Individual licensing arrangements were made with brand-name vendors such as Philips for the P9000 Unix offerings, and Cray Research.

These products, which they advertised in publications such as Computerworld and Hardcopy, were among the first commercially supported systems of their type, allowing people other than software developers access to the Internet. The PC product in particular made it possible for a non-technical user to access the Internet with equipment costing less than $3000 - about one tenth the cost of any other available systems at the time.

==Original Internet work==
PATHway was the name they used for a specialized TCP/IP product.

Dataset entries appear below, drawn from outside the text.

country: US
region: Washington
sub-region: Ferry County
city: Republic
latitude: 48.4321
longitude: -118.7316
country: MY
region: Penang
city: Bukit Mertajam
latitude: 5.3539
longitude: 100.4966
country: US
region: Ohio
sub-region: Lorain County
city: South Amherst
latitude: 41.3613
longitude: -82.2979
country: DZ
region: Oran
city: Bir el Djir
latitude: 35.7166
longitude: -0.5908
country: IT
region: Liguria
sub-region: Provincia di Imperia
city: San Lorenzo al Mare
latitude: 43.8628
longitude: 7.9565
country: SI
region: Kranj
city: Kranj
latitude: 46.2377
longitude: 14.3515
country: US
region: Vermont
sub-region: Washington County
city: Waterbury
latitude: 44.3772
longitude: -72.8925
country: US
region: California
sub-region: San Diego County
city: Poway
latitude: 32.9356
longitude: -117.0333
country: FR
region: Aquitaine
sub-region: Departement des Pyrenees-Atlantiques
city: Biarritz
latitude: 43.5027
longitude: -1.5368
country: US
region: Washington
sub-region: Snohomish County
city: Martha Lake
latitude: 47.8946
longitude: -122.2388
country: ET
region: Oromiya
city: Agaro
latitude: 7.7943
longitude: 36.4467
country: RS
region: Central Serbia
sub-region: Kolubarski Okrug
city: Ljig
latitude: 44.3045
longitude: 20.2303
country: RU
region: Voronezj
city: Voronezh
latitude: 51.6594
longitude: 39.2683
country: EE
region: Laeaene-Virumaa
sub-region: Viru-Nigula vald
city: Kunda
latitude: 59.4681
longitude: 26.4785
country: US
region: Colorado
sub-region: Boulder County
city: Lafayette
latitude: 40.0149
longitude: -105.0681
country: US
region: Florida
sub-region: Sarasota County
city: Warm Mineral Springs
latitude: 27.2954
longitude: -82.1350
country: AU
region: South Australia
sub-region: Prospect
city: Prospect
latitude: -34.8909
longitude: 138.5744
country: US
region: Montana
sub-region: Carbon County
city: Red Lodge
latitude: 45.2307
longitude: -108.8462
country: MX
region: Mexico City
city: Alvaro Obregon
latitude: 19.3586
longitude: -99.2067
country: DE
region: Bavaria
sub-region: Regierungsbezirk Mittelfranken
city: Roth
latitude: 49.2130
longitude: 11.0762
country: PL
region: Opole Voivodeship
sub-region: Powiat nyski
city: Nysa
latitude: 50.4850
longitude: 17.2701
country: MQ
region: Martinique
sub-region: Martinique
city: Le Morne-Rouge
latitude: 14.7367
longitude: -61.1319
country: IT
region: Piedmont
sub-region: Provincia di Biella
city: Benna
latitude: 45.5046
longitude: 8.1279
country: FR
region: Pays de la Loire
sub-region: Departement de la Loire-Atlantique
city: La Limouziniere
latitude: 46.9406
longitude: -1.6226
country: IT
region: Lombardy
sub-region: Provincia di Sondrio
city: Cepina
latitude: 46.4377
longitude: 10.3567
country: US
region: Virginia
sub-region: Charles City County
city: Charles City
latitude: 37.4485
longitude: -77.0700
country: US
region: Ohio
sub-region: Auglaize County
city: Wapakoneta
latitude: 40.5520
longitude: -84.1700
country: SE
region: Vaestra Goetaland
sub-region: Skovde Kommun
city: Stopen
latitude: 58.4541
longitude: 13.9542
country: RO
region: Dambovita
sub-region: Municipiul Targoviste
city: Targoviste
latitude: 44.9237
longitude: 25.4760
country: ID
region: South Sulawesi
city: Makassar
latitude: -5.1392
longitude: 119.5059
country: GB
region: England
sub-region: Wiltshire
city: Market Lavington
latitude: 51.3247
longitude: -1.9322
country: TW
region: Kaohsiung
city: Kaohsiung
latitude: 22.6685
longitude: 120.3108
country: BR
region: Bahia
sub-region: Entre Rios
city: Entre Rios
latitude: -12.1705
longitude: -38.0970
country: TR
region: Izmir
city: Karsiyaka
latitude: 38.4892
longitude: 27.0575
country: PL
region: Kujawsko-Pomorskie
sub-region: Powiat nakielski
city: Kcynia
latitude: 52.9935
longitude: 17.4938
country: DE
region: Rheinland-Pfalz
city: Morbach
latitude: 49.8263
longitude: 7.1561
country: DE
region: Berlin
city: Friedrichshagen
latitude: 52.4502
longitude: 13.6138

By the mid 1980s many Wollongong employees were active in developing new Internet Technologies. Wollongong Employees produced the first Internet tunneling specification (RFC1088) and the first SNMP MIB (RFC1066). Notable Wollongong technical staff that worked on these projects include David H. Crocker (Email), Dr. Marshall Rose (SNMP), Karl Auerbach (Netbios, SNMP), Narayan Mohanram (TCP/IP on UNIX), Jerry Scott (TCP/IP on VMS), Leo McLaughlin III and John Bartas (TCP/IP on IBM PC). Internet Technology companies founded by ex-Wollongong employees include Epilogue Technologies, Taos Mountain Software, Interniche Technologies and iPass Inc.